● Problem to solve: Return only the number of lines in the entries below that hold the word "scroll".

Top of Working data

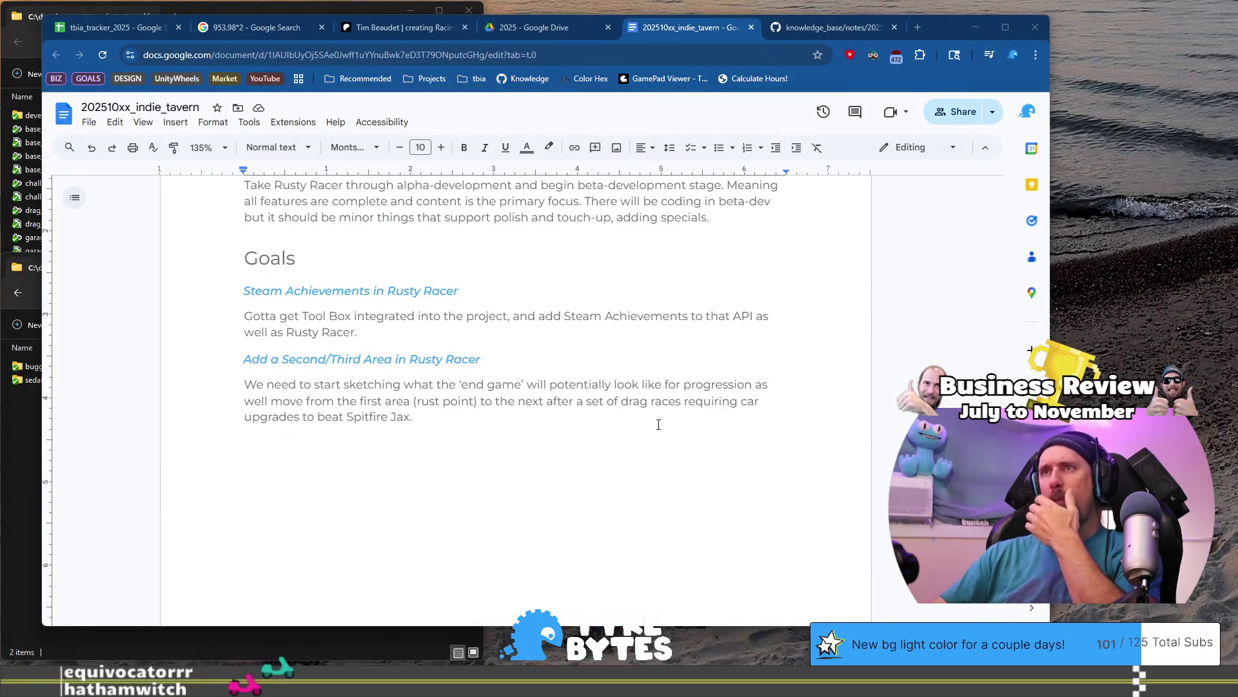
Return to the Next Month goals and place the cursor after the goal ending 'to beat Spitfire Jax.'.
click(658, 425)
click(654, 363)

Bottom of Working data
Top of Working data

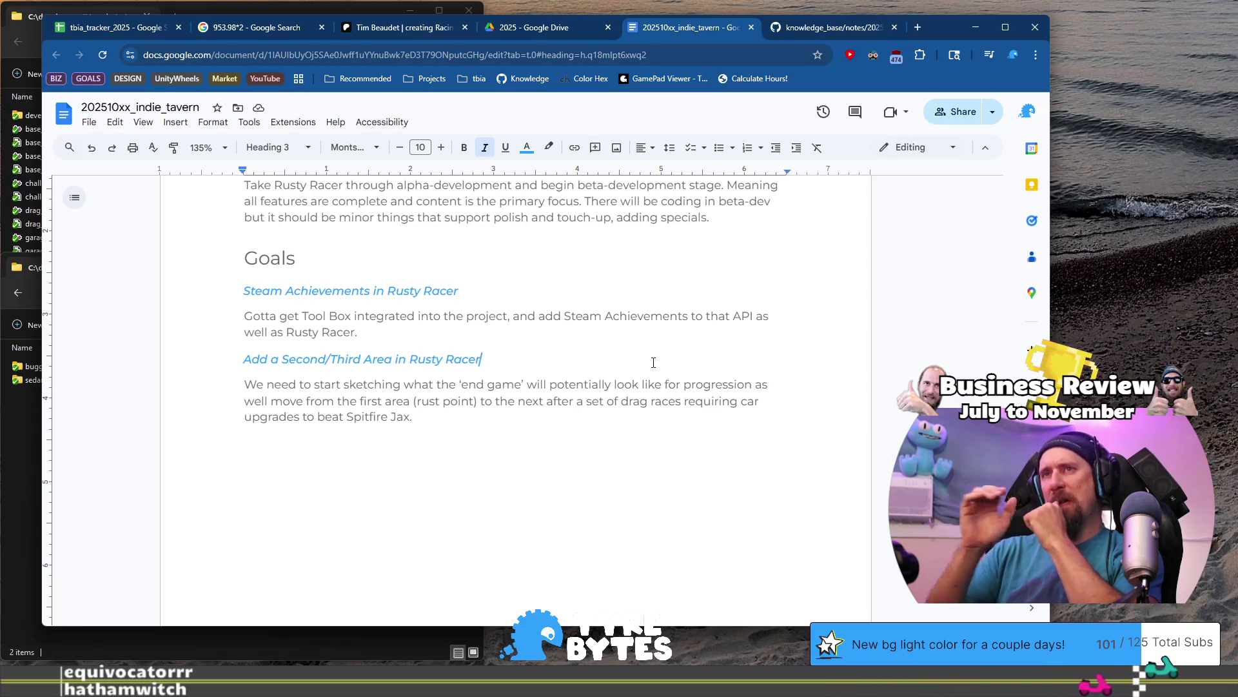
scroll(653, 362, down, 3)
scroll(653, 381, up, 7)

Bottom of Working data
Top of Working data

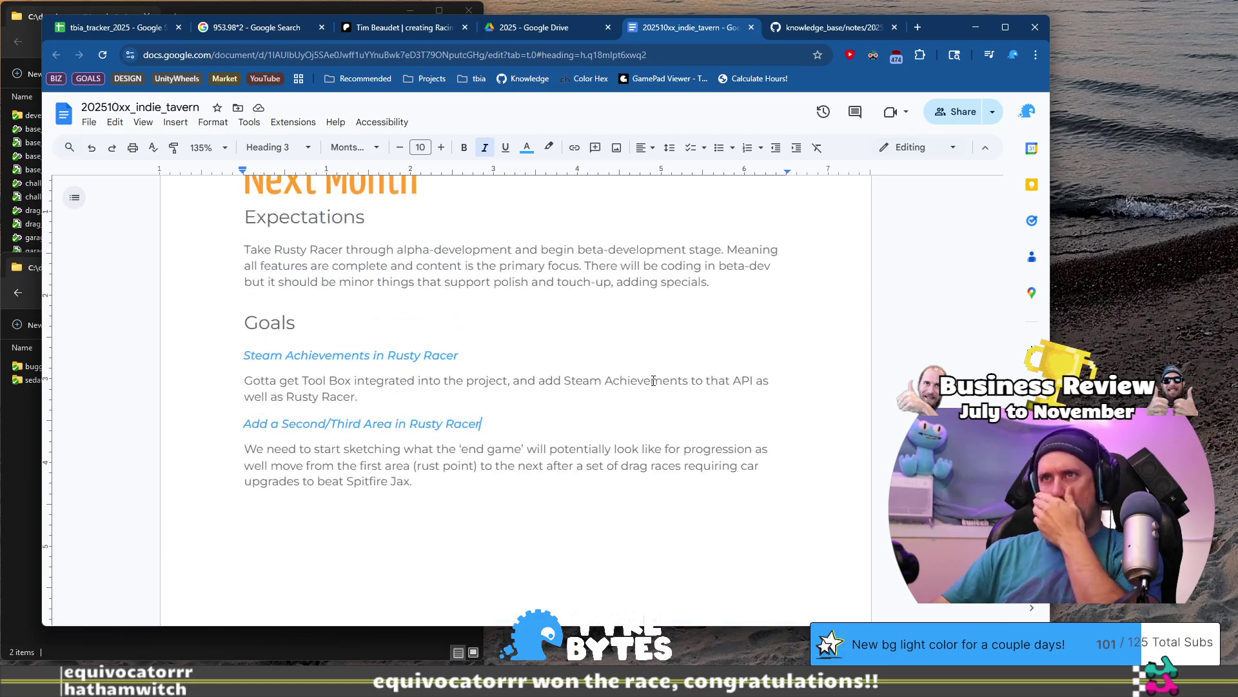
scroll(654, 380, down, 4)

Bottom of Working data

● Response box: 3